BGE can bite my skinny Irish ass. What should have taken two weeks to do, tops (consolidating two electrical meters into one, and merging two bills) has taken 11 months, four turn-off notices, four seperate promises by different CSR’s, and one bottle of Pepto-Bismol. And it’s still not done.

Tell Us A Story. Given the tons of feedback I’ve gotten around here lately, and the haphazard posting most of my online peeps have been doing, I’m going to guess you’re all having loads more fun than I am this summer. Or, your computers have crashed. Or, I’m just very dull. Well, here’s a story for you, based on a call I got from Jen yesterday about some new freelance work. She asked if I’d be interested in doing some PowerPoint for her current freelance employers.

Rewind to the spring of 2000, when I was employed at a now defunct dot-com. We were still in the rosy pre-crash days, when IPO’s were exploding across the financial pages and we all entertained thoughts of buying Ferraris with our stock options. I got called into the marketing VP’s office to look at several thick stacks of color printouts on his table.

Him: So, what do you think of these?

Me: (paging through what were obviously PowerPoint presentations) They suck. Boy, do they suck.

And damn, did they suck. Some had the slickee-boy sheen of “consulting firm” all over them—glossy, shiny graphs and charts peppered with New-Economy speak touting ROI and Time-To-Market and Synergy. Others had the beaten feel of “in-house design department”, where the dull colors swallowed dull titles set in Times New Roman, the Font Face For Desktop Publishers. It was all incomprehensible gibberish to me, and unfortunately I’d have an up close and personal relationship with it for the next four months. This was the Roadshow: a week-long caravan from city to city, organized by the underwriters to sell the IPO at the highest possible price. The PowerPoint was the glue that held the whole presentation together, and it needed to be perfect.

Him: You can do better than these, right?

Me: (still being the Good Corporate Employee) Sure!

Him: Can you make PowerPoint?

Me: (wincing at the idiocy of that sentence) Sure! (lies.)

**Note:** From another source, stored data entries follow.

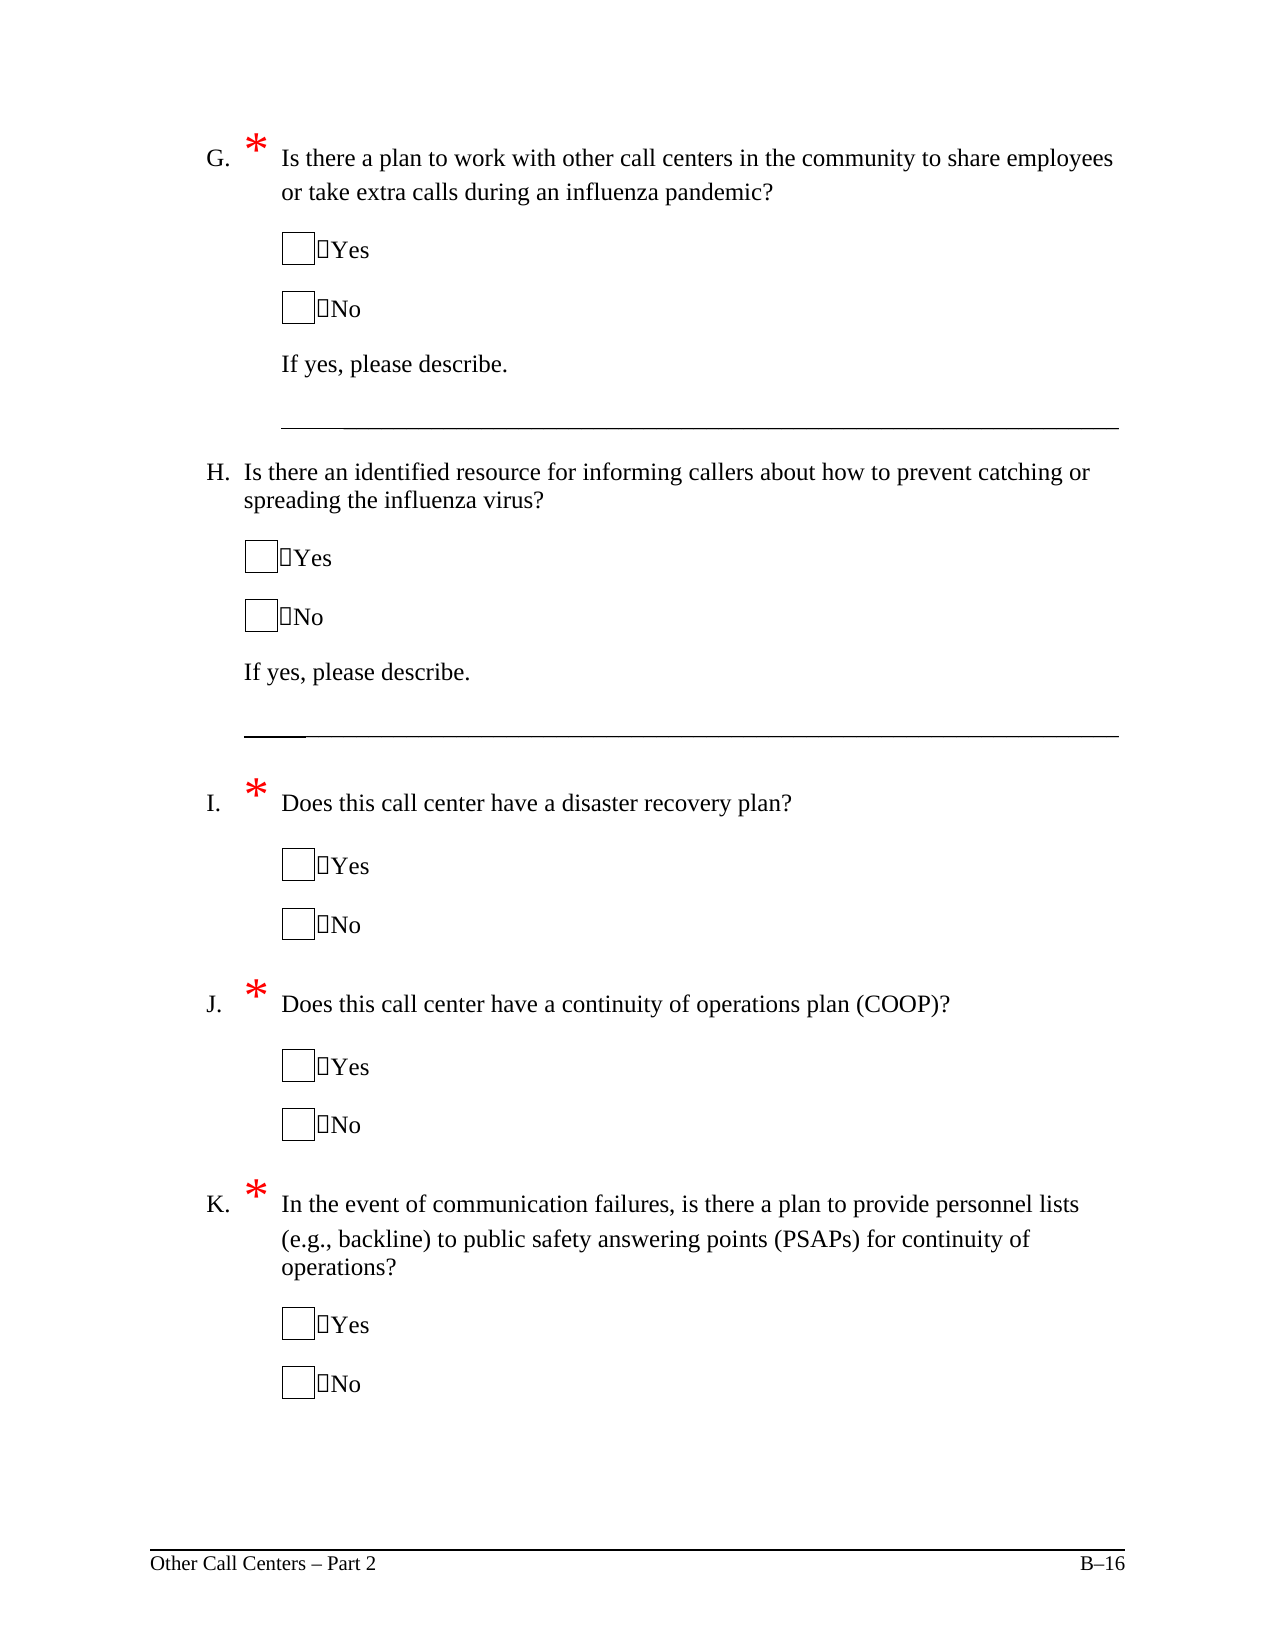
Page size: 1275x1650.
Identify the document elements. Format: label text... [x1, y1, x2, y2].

list Is there an identified resource for informing callers about how to prevent catching or spreading the influenza virus? [206, 457, 1125, 514]
list No [281, 1365, 1125, 1399]
list * Does this call center have a disaster recovery plan? [206, 765, 1125, 822]
list Yes [281, 231, 1125, 265]
list If yes, please describe. [281, 349, 1125, 378]
list Yes [244, 539, 1125, 573]
list ______________________________________________________________ [281, 403, 1125, 432]
list Yes [281, 1306, 1125, 1340]
list No [281, 1107, 1125, 1141]
list * Does this call center have a continuity of operations plan (COOP)? [206, 966, 1125, 1023]
list _________________________________________________________________ [244, 711, 1125, 740]
list If yes, please describe. [244, 657, 1125, 686]
list Yes [281, 847, 1125, 882]
list Yes [281, 1048, 1125, 1082]
list * Is there a plan to work with other call centers in the community to share employees or take extra calls during an influenza pandemic? [206, 120, 1125, 206]
list No [244, 598, 1125, 632]
list * In the event of communication failures, is there a plan to provide personnel lists (e.g., backline) to public safety answering points (PSAPs) for continuity of operations? [206, 1166, 1125, 1281]
list No [281, 907, 1125, 941]
list No [281, 290, 1125, 324]
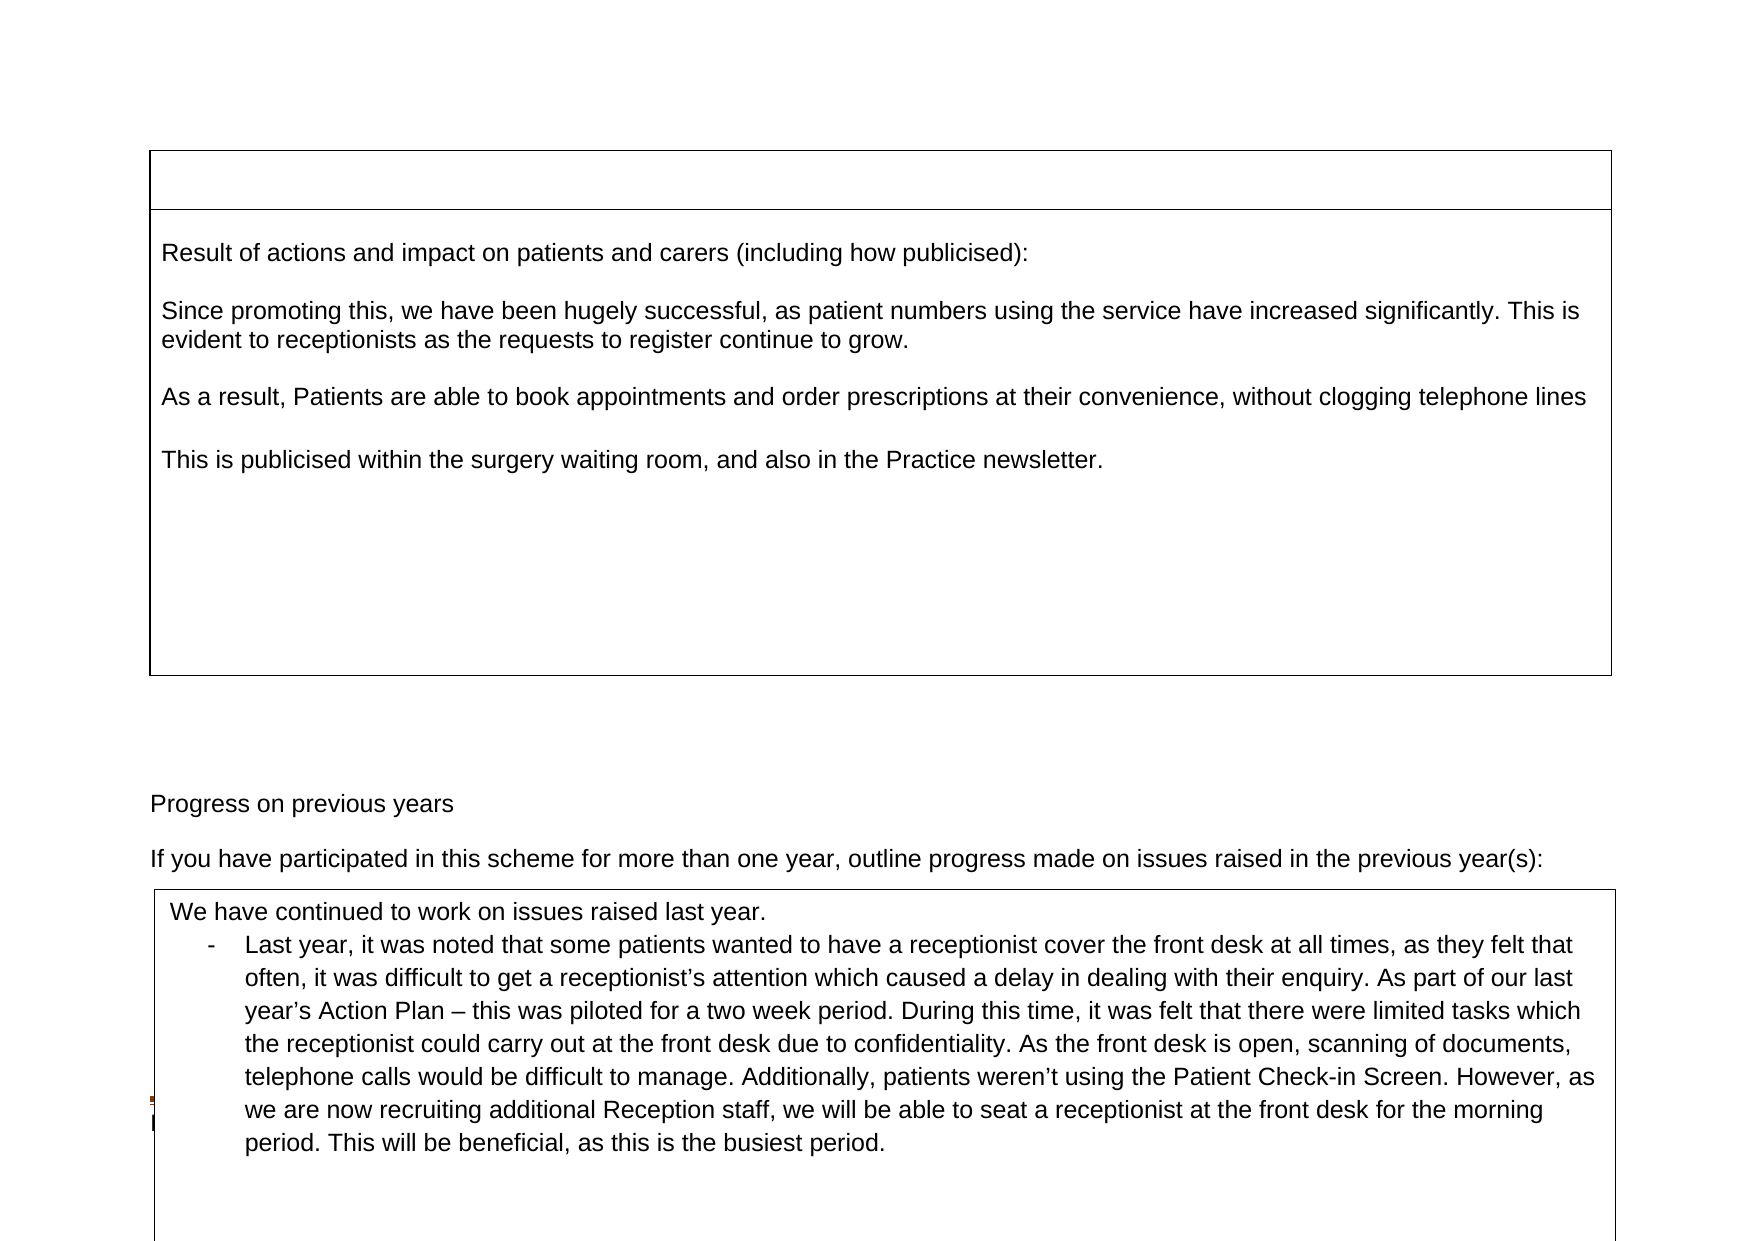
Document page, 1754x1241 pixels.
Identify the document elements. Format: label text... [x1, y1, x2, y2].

list Progress on previous years [150, 788, 1604, 817]
table_cell Result of actions and impact on patients and carers (including how publicised): Since promoting this, we have been hugely successful, as patient numbers using the service have increased significantly. This is evident to receptionists as the requests to register continue to grow. As a result, Patients are able to book appointments and order prescriptions at their convenience, without clogging telephone lines This is publicised within the surgery waiting room, and also in the Practice newsletter. [151, 210, 1611, 675]
list If you have participated in this scheme for more than one year, outline progress made on issues raised in the previous year(s): [150, 844, 1604, 872]
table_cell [151, 151, 1611, 208]
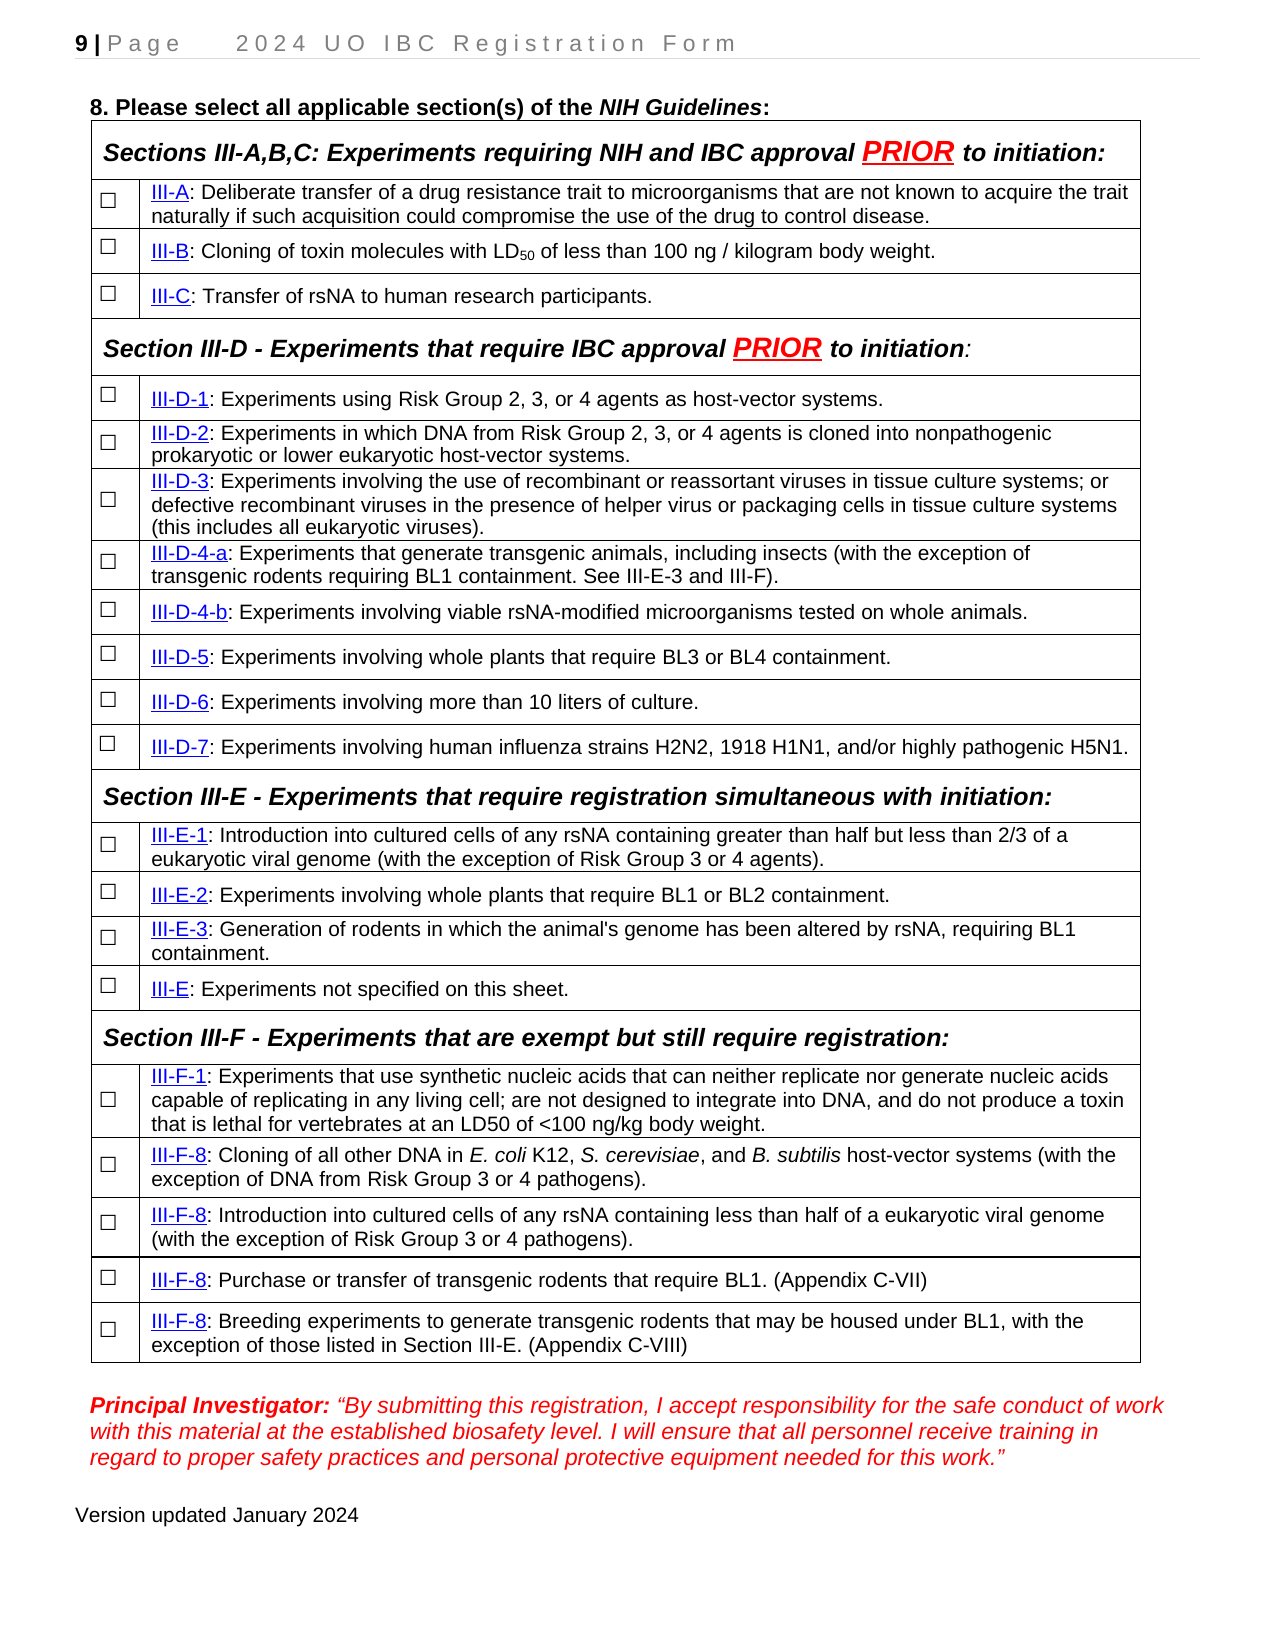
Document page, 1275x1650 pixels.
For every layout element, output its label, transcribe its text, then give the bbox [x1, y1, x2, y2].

table_cell [92, 229, 139, 273]
table_cell [92, 590, 139, 634]
table_cell [92, 917, 139, 965]
text Version updated January 2024 [75, 1503, 1200, 1527]
table_cell III-E-1: Introduction into cultured cells of any rsNA containing greater than half but less than 2/3 of a eukaryotic viral genome (with the exception of Risk Group 3 or 4 agents). [140, 823, 1140, 871]
table_cell III-D-2: Experiments in which DNA from Risk Group 2, 3, or 4 agents is cloned into nonpathogenic prokaryotic or lower eukaryotic host-vector systems. [140, 421, 1140, 468]
table_cell III-F-8: Cloning of all other DNA in E. coli K12, S. cerevisiae, and B. subtilis host-vector systems (with the exception of DNA from Risk Group 3 or 4 pathogens). [140, 1138, 1140, 1197]
table_cell III-E: Experiments not specified on this sheet. [140, 966, 1140, 1010]
table_cell III-D-4-a: Experiments that generate transgenic animals, including insects (with the exception of transgenic rodents requiring BL1 containment. See III-E-3 and III-F). [140, 541, 1140, 589]
table_cell [92, 725, 139, 768]
table_header Sections III-A,B,C: Experiments requiring NIH and IBC approval PRIOR to initiation: [92, 121, 1140, 179]
table_cell III-B: Cloning of toxin molecules with LD50 of less than 100 ng / kilogram body weight. [140, 229, 1140, 273]
table_cell Section III-E - Experiments that require registration simultaneous with initiation: [92, 770, 1140, 822]
table_cell Section III-F - Experiments that are exempt but still require registration: [92, 1011, 1140, 1064]
table_cell [92, 180, 139, 228]
table_cell [92, 966, 139, 1010]
table_cell [92, 376, 139, 420]
table_cell III-F-8: Introduction into cultured cells of any rsNA containing less than half of a eukaryotic viral genome (with the exception of Risk Group 3 or 4 pathogens). [140, 1198, 1140, 1256]
table_cell III-D-1: Experiments using Risk Group 2, 3, or 4 agents as host-vector systems. [140, 376, 1140, 420]
table_cell [92, 469, 139, 540]
table_cell [92, 1258, 139, 1302]
table_cell [92, 274, 139, 318]
table_cell [92, 1065, 139, 1137]
table_cell III-E-2: Experiments involving whole plants that require BL1 or BL2 containment. [140, 872, 1140, 916]
table_cell [92, 680, 139, 723]
table_cell III-A: Deliberate transfer of a drug resistance trait to microorganisms that are not known to acquire the trait naturally if such acquisition could compromise the use of the drug to control disease. [140, 180, 1140, 228]
table_cell III-E-3: Generation of rodents in which the animal's genome has been altered by rsNA, requiring BL1 containment. [140, 917, 1140, 965]
table_cell [92, 1303, 139, 1362]
table_cell III-F-1: Experiments that use synthetic nucleic acids that can neither replicate nor generate nucleic acids capable of replicating in any living cell; are not designed to integrate into DNA, and do not produce a toxin that is lethal for vertebrates at an LD50 of <100 ng/kg body weight. [140, 1065, 1140, 1137]
table_cell [92, 872, 139, 916]
table_cell III-D-5: Experiments involving whole plants that require BL3 or BL4 containment. [140, 635, 1140, 678]
table_cell [92, 1138, 139, 1197]
table_cell III-D-3: Experiments involving the use of recombinant or reassortant viruses in tissue culture systems; or defective recombinant viruses in the presence of helper virus or packaging cells in tissue culture systems (this includes all eukaryotic viruses). [140, 469, 1140, 540]
table_cell III-D-4-b: Experiments involving viable rsNA-modified microorganisms tested on whole animals. [140, 590, 1140, 634]
table_cell III-D-6: Experiments involving more than 10 liters of culture. [140, 680, 1140, 723]
table_cell III-D-7: Experiments involving human influenza strains H2N2, 1918 H1N1, and/or highly pathogenic H5N1. [140, 725, 1140, 768]
table_cell Section III-D - Experiments that require IBC approval PRIOR to initiation: [92, 319, 1140, 375]
table_cell [92, 1198, 139, 1256]
table_cell III-F-8: Purchase or transfer of transgenic rodents that require BL1. (Appendix C-VII) [140, 1258, 1140, 1302]
text 8. Please select all applicable section(s) of the NIH Guidelines: [89, 94, 1200, 120]
text Principal Investigator: “By submitting this registration, I accept responsibility for the safe conduct of work with this material at the established biosafety level. I will ensure that all personnel receive training in regard to proper safety practices and personal protective equipment needed for this work.” [89, 1392, 1173, 1471]
table_cell [92, 635, 139, 678]
table_cell [92, 421, 139, 468]
table_cell [92, 823, 139, 871]
table_cell III-F-8: Breeding experiments to generate transgenic rodents that may be housed under BL1, with the exception of those listed in Section III-E. (Appendix C-VIII) [140, 1303, 1140, 1362]
table_cell [92, 541, 139, 589]
table_cell III-C: Transfer of rsNA to human research participants. [140, 274, 1140, 318]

Thus began a descent into Hell, where my life became one bar chart after another, punctuated with paragraphs of twaddle pulled from the pages of Business 2.0 and Upside magazine. I had to figure out how to fit thirty company logos into a page with a bar chart and a paragraph of text, while also making our company logo (teal green and magenta, just lovely) larger. Because the program’s charting software was so ugly, I built everything in Illustrator and imported the clean graphs. I edited and rewrote their sloppy paragraphs. I rebuilt corporate logos when I was given 30×60 pixel GIF files from the web. My job became a daily routine of tweaking, changing and modifying graphs and charts at the whim of two senior VPs, and soon I was stuck in the middle of an ego contest, creating different versions of the same slide for each person while they flung poo at each other.

I got pretty good at “making PowerPoint”, though. I also got pretty good at drinking heavily when I left work. But somewhere along the way, the stories of jetting via private plane from city to city for the roadshow gave way to anxious glancing at E-Trade accounts as the market began to tank. Sometime late that fall the plans for our IPO were scrapped, and the project died on the vine. The three IBM laptops I purchased for the roadshow sat idle in my desk drawer. As we watched the economic news get worse, I began thinking of an exit strategy, and by December I was gone. Luckily, I went to a firm where PowerPoint wasn’t on my list of projects.

Back to the present day: We’re recently married, seriously planning children, and attempting to fix everything we possibly can before the little bundles of joy start appearing on our bank statements. We’re also paying off the honeymoon, eyeing a leaky roof, and waiting for a dishwasher to materialize in our kitchen. Can I make PowerPoint? You bet your ass I can.